1 er mai 2007 Projet de loi relatif à la retraite des sportifs de haut niveau.

Signée le 13 juillet 2005, la CCN du sport offre un statut collectif négocié fédérateur, protecteur et adapté aux particularismes de ce secteur d’activité.
Longtemps rattaché à d’autres conventions collectives nationales, comme celle de l’animation, les salariés du secteur des activités sportives disposent désormais d’un statut propre. L’arrêté d’extension du 21 novembre 2006 a généralisé l’application de la convention, à compter du 1 er décembre 2006. La CCN concerne donc désormais la plupart des salariés dont le contrat de travail consiste à permettre l’exercice d’une ou plusieurs activités sportives. On constate un élan de reconnaissance et de prise en considération de ces salariés, mais du sport en général. Ce projet de loi est d’ailleurs une nouvelle étape, puisqu’il concerne la retraite des sportifs de haut niveau. Enregistré à la présidence du sénat le 18 avril 2007, ce projet de loi est motivé par la situation particulière des sportifs de haut niveau en matière de retraite, dont la majorité n’est pas salariée ou ne perçoit pas de revenus suffisants pour relever d’un régime de retraite, à tel point que de nombreux sportifs de haut niveau ne commencent à cotiser à un régime de retraite qu’après la fin de leurs carrières sportives.
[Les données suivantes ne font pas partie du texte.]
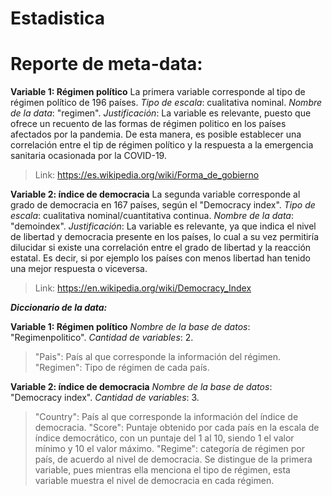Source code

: # Estadistica
# Reporte de meta-data:

**Variable 1: Régimen político**
La primera variable corresponde al tipo de régimen político de 196 países.
_Tipo de escala_: cualitativa nominal.
_Nombre de la data_: "regimen".
_Justificación_: La variable es relevante, puesto que ofrece un recuento de las formas de régimen politico en los países afectados por la pandemia. De esta manera, es posible establecer una correlación entre el tip de régimen político y la respuesta a la emergencia sanitaria ocasionada por la COVID-19.
> Link: https://es.wikipedia.org/wiki/Forma_de_gobierno


**Variable 2: índice de democracia**
La segunda variable corresponde al grado de democracia en 167 países, según el "Democracy index".
_Tipo de escala_: cualitativa nominal/cuantitativa continua.
_Nombre de la data_: "demoindex".
_Justificación_: La variable es relevante, ya que indica el nivel de libertad y democracia presente en los países, lo cual a su vez permitiría dilucidar si existe una correlación entre el grado de libertad y la reacción estatal. Es decir, si por ejemplo los países con menos libertad han tenido una mejor respuesta o viceversa.
> Link: https://en.wikipedia.org/wiki/Democracy_Index


**_Diccionario de la data:_**

**Variable 1: Régimen político**
_Nombre de la base de datos_: "Regimenpolitico".
_Cantidad de variables_: 2.
>"Pais": País al que corresponde la información del régimen.
> "Regimen": Tipo de régimen de cada país.


**Variable 2: índice de democracia**
_Nombre de la base de datos_: "Democracy index".
_Cantidad de variables_: 3.
> "Country": País al que corresponde la información del índice de democracia.
> "Score": Puntaje obtenido por cada país en la escala de índice democrático, con un puntaje del 1 al 10, siendo 1 el valor mínimo y 10 el valor máximo.
> "Regime": categoría de régimen por país, de acuerdo al nivel de democracia. Se distingue de la primera variable, pues mientras ella menciona el tipo de régimen, esta variable muestra el nivel de democracia en cada régimen.
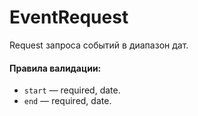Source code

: # EventRequest

Request запроса событий в диапазон дат.

#### Правила валидации:

* `start` — required, date.
* `end` — required, date.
Le présent projet de loi vise donc à renforcer la protection sociale des sportifs de haut niveau en leur permettant de valider quatre trimestres de droits à retraite par an, au moyen de leur affiliation à l’assurance vieillesse du régime général et du versement de cotisations forfaitaires par l’État. A cette fin, il prévoit notamment d’insérer une nouvelle section au code de la sécurité sociale selon laquelle serait affiliée obligatoirement à l’assurance vieillesse du régime général de sécurité sociale, y compris si elle en relève à un autre titre, la personne inscrite au 1er janvier de l’année considérée sur la liste des sportifs de haut niveau sous réserve de conditions d’âge minimale et maximale fixées par décret, pour autant que ses ressources de toute nature sont inférieures à un plafond fixé par décret. La validation des droits afférents à cette affiliation serait subordonnée au versement d’une cotisation annuelle à la charge exclusive de l’État, calculée sur une assiette forfaitaire fixée par décret. Cette affiliation serait renouvelée annuellement, dans la limite d’une durée fixée par décret, sous réserve que l’assuré remplisse les conditions fixées au premier alinéa.